Researchers are exposing the ways in which it is possible to aggregate public and seemingly innocuous information from different media and Web sites to attack the privacy of users. The project seeks to help users, particularly younger ones, understand the privacy implications of the information they share publicly on the Internet and to help them understand what control they can exercise over it.

User-Centric Networking

In collaboration with Case Western Reserve University, we are investigating foundation architectural constructs that bring users into networked systems in a way that has to this point not been possible. Rather than relegating users to an artifact of the application layer, we seek to accommodate users and their relationships at all layers of the system and to give users new controls over how their traffic is handled by the system.

Funding provided by NSF grant 1213157, NeTS: Large: Collaborative Research: User-Centric Network Measurement.

Open Software-Defined Networks

Today's routers and switches are both complicated and closed. The forwarding path on these boxes involve sophisticated ASICs, and the large base of installed software is typically closed and proprietary. Thus, functionality can only evolve on hardware design timescales, and only through the actions of the vendors. At ICSI, in collaboration with our colleagues at Stanford University, we are pursuing a radically different approach which we call Open Software-Defined Networks.

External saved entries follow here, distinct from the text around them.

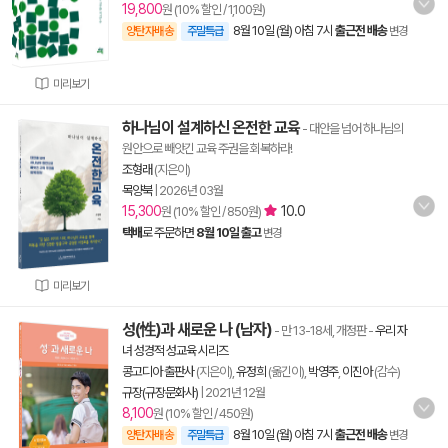
19,800
원 (10% 할인 / 1,100원)
8월 10일 (월) 아침 7시
출근전 배송
양탄자배송
주말특급
변경
미리보기
하나님이 설계하신 온전한 교육
- 대안을 넘어 하나님의
원안으로 빼앗긴 교육 주권을 회복하라!
조형래
(지은이)
목양북
|
2026년 03월
15,300
10.0
원 (10% 할인 / 850원)
택배
로 주문하면
8월 10일 출고
변경
미리보기
성(性)과 새로운 나 (남자)
- 만 13-18세, 개정판
-
우리 자
녀 성경적 성교육 시리즈
콩고디아 출판사
(지은이),
유정희
(옮긴이),
박영주
,
이진아
(감수)
규장(규장문화사)
|
2021년 12월
8,100
원 (10% 할인 / 450원)
8월 10일 (월) 아침 7시
출근전 배송
양탄자배송
주말특급
변경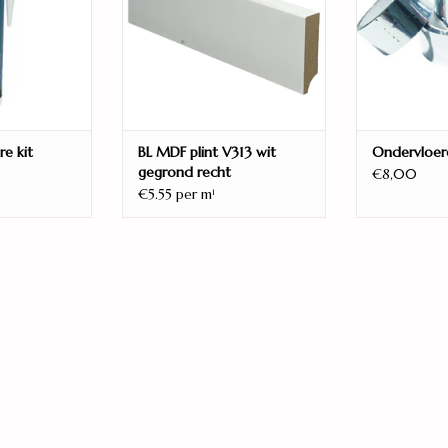
Eigenschappen:
Waterbestendig
Geschikt voor:
Vloerverwarming
re kit
BL MDF plint V313 wit
Ondervloer
Warmteweerstand:
gegrond recht
€8,00
0,057 m2K/W
€5.55 per m
1
Gebruiksklasse:
32/AC4 zwaar huishoudelijk gebruikVerwachte
Fabrieksgarantie:
25 jaar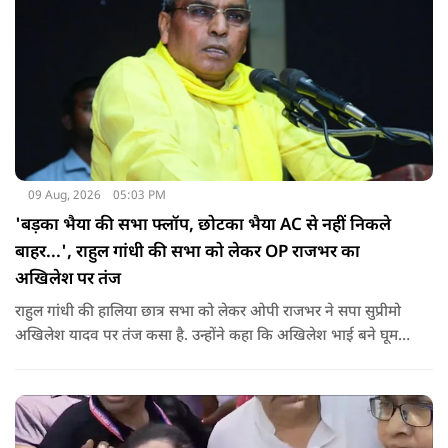
09 Aug, 2026
05:03 PM
'बड़का भैया की सभा फ्लॉप, छोटका भैया AC से नहीं निकले
बाहर...', राहुल गांधी की सभा को लेकर OP राजभर का
अखिलेश पर तंज
राहुल गांधी की हालिया छात्र सभा को लेकर ओपी राजभर ने सपा सुप्रीमो
अखिलेश यादव पर तंज कसा है. उन्होंने कहा कि अखिलेश भाई बने घूम
रहे हैं, भाईचारा निभाना नहीं जानते.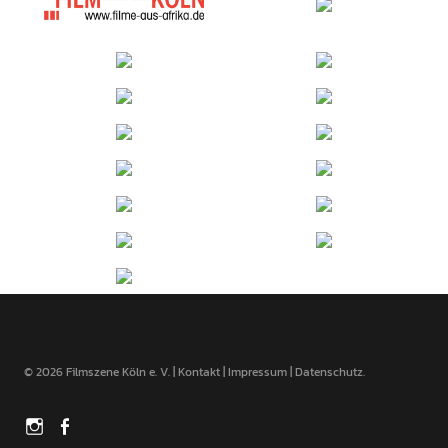
© 2026 Filmszene Köln e. V. |
Kontakt
|
Impressum
|
Datenschutz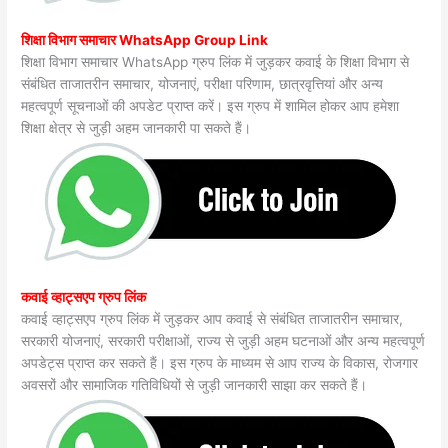
शिक्षा विभाग समाचार WhatsApp Group Link
शिक्षा विभाग समाचार WhatsApp ग्रुप लिंक में जुड़कर कवाई के शिक्षा विभाग से
संबंधित ताजातरीन समाचार, योजनाएं, परीक्षा परिणाम, छात्रवृत्तियां और अन्य
महत्वपूर्ण सूचनाओं की अपडेट प्राप्त करें। इस ग्रुप में शामिल होकर आप हमेशा
शिक्षा क्षेत्र से जुड़ी अहम जानकारी पा सकते हैं।
कवाई व्हाट्सएप ग्रुप लिंक
कवाई व्हाट्सएप ग्रुप लिंक में जुड़कर आप कवाई से संबंधित ताजातरीन समाचार,
सरकारी योजनाएं, सरकारी परीक्षाओं, राज्य से जुड़ी अहम घटनाओं और अन्य महत्वपूर्ण
अपडेट्स प्राप्त कर सकते हैं। इस ग्रुप के माध्यम से आप राज्य के विकास, रोजगार
अवसरों और सामाजिक गतिविधियों से जुड़ी जानकारी साझा कर सकते हैं।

Future Internet Architecture

Along with research groups around the world, we are exploring fundamental questions about Internet architecture. In particular, we are, "If we were to redesign the Internet, what would it look like?" This effort involves looking at all aspects of the Internet architecture, including addressing, intradomain routing, interdomain routing, naming, name resolution, network API, monitoring, and troubleshooting. Moreover, the effort involves both in-depth investigations of these isolated topics, and a synthesis of these aspects into a coherent and comprehensive future Internet architecture.

Detecting and Preventing Network Attacks

We conduct extensive research on technology for analyzing network traffic streams to detect attacks, either in "real time" as they occur, or in support of post facto forensic exploration. The particular context for much of this research is the open-source "Bro" network intrusion detection system authored by ICSI staff. Bro runs 24x7 operationally at a number of institutes, and we have particularly close ties with the Lawrence Berkeley National Laboratory, where Bro deployments have formed an integral part of the Institute's cybersecurity operations for more than a decade.

Investigating the Underground Economy

One of the most disturbing recent shifts in Internet attacks has been the change from attackers motivated by glory or vanity to attackers motivated by commercial (criminal) gain. This shift threatens to greatly accelerate the "arms race" between defenders developing effective counters to attacks and highly motivated, well funded attackers finding new ways to circumvent these innovations.